TEXT PASSAGE:
## START

Skip to main content

German language support for TextBlob.

Project description

Latest version Travis-CI Number of PyPI downloads

German language support for TextBlob by Steven Loria.

This python package is being developed as a TextBlob Language Extension. See Extension Guidelines for details.

Features

  • All directly accessible textblob_de classes (e.g. Sentence() or Word()) are initialized with default models for German

  • Properties or methods that do not yet work for German raise a NotImplementedError

  • German sentence boundary detection and tokenization (NLTKPunktTokenizer)

  • Consistent use of specified tokenizer for all tools (NLTKPunktTokenizer or PatternTokenizer)

  • Part-of-speech tagging (PatternTagger) with keyword include_punc=True (defaults to False)

  • Parsing (PatternParser) with all pattern keywords, plus pprint=True (defaults to False)

  • Noun Phrase Extraction (PatternParserNPExtractor)

  • Lemmatization (PatternParserLemmatizer)

  • Polarity detection (PatternAnalyzer) - Still EXPERIMENTAL, does not yet have information on subjectivity

  • NEW: Full pattern.text.de API support on Python3

  • Supports Python 2 and 3

  • See working features overview for details

Installing/Upgrading

$ pip install -U textblob-de
$ python -m textblob.download_corpora

Or the latest development release (apparently this does not always work on Windows see issues #1744/5 for details):

$ pip install -U git+https://github.com/markuskiller/textblob-de.git@dev
$ python -m textblob.download_corpora

Usage

>>> from textblob_de import TextBlobDE as TextBlob
>>> text = '''Heute ist der 3. Mai 2014 und Dr. Meier feiert seinen 43. Geburtstag.

## END

EXCERPTED RECORDS:
## START

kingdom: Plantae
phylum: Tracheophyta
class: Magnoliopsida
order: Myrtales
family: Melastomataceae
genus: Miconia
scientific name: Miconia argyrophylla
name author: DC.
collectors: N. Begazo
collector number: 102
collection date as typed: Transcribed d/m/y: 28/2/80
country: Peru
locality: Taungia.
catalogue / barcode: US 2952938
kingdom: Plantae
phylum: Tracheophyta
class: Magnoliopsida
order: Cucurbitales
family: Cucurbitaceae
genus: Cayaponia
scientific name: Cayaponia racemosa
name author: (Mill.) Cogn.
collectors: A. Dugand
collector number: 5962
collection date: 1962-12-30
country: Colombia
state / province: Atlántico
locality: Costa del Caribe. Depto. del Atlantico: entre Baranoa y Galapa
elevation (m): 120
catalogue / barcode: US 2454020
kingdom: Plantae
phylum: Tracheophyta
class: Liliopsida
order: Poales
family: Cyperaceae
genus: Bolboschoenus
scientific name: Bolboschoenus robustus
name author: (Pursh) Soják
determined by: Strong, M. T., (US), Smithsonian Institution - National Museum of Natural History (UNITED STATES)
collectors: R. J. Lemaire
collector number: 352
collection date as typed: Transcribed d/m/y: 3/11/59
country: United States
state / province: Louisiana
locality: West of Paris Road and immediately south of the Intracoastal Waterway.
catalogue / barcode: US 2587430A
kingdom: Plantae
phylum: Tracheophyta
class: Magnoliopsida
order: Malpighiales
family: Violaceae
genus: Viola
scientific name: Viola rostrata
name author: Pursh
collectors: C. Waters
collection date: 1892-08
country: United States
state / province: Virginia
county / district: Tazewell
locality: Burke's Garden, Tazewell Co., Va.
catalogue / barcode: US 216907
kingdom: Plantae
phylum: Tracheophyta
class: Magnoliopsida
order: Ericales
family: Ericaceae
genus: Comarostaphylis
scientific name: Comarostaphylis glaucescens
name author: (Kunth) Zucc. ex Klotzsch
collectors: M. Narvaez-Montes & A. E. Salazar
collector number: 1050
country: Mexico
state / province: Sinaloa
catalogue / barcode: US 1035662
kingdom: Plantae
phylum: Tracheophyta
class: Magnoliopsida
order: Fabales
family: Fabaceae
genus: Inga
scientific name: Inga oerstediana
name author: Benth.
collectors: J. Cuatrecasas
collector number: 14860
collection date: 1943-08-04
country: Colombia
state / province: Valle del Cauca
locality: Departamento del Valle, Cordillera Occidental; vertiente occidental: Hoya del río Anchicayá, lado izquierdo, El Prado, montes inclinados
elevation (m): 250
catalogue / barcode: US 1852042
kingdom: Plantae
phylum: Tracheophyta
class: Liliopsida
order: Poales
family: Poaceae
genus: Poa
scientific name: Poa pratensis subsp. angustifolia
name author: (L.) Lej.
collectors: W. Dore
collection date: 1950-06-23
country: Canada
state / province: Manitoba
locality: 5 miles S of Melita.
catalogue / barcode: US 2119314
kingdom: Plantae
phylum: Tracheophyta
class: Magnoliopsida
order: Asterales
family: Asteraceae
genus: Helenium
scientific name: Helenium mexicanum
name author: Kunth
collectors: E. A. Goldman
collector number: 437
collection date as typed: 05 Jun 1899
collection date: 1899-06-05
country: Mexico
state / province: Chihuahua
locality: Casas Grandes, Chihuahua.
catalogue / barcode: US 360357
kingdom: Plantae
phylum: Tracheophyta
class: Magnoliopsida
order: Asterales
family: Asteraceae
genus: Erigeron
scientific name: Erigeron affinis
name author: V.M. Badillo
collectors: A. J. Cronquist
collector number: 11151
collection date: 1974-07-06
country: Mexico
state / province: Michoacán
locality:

## END

REQUESTS:
[A] Quote the textblob-de project description word for word, starting at "German language support for TextBlob by" and ending at "and tokenization (NLTKPunktTokenizer)".
[B] Answer these questions from the textblob-de project description:
(i) Which tokenizer handles German sentence boundary detection and tokenization?
(ii) What is the default setting of the part-of-speech tagging keyword include_punc?
(iii) What information does polarity detection not yet have?
[C] Proceed with the textblob-de project description from the point where it stops.
The items are not needed for anything here.

PER-TASK ANSWERS:
[A]
German language support for TextBlob by Steven Loria.

This python package is being developed as a TextBlob Language Extension. See Extension Guidelines for details.

Features

  • All directly accessible textblob_de classes (e.g. Sentence() or Word()) are initialized with default models for German

  • Properties or methods that do not yet work for German raise a NotImplementedError

  • German sentence boundary detection and tokenization (NLTKPunktTokenizer)

[B]
(i) NLTKPunktTokenizer
(ii) False
(iii) Information on subjectivity

[C]
Ich muss unbedingt daran denken, Mehl, usw. für einen Kuchen einzukaufen. Aber leider
habe ich nur noch EUR 18.50 in meiner Brieftasche.'''
>>> blob = TextBlob(text)
>>> blob.sentences
[Sentence("Heute ist der 3. Mai 2014 und Dr. Meier feiert seinen 43. Geburtstag."),
 Sentence("Ich muss unbedingt daran denken, Mehl, usw. für einen Kuchen einzukaufen."),
 Sentence("Aber leider habe ich nur noch EUR 18.50 in meiner Brieftasche.")]
>>> blob.tokens
WordList(['Heute', 'ist', 'der', '3.', 'Mai', ...]
>>> blob.tags
[('Heute', 'RB'), ('ist', 'VB'), ('der', 'DT'), ('3.', 'LS'), ('Mai', 'NN'),
('2014', 'CD'), ...]
# Default: Only noun_phrases that consist of two or more meaningful parts are displayed.
# Not perfect, but a start (relies heavily on parser accuracy)
>>> blob.noun_phrases
WordList(['Mai 2014', 'Dr. Meier', 'seinen 43. Geburtstag', 'Kuchen einzukaufen',
'meiner Brieftasche'])
>>> blob = TextBlob("Das Auto ist sehr schön.")
>>> blob.parse()
'Das/DT/B-NP/O Auto/NN/I-NP/O ist/VB/B-VP/O sehr/RB/B-ADJP/O schön/JJ/I-ADJP/O'
>>> from textblob_de import PatternParser
>>> blob = TextBlobDE(u"Das ist ein schönes Auto.", parser=PatternParser(pprint=True, lemmata=True))
>>> blob.parse()
#          WORD   TAG    CHUNK   ROLE   ID     PNP    LEMM
#
#       Das   DT     -       -      -      -      das
#       ist   VB     VP      -      -      -      sein
#       ein   DT     NP      -      -      -      ein
#   schönes   JJ     NP ^    -      -      -      schö
#      Auto   NN     NP ^    -      -      -      auto
#         .   .      -       -      -      -      .
>>> from textblob_de import PatternTagger
>>> blob = TextBlob(text, pos_tagger=PatternTagger(include_punc=True))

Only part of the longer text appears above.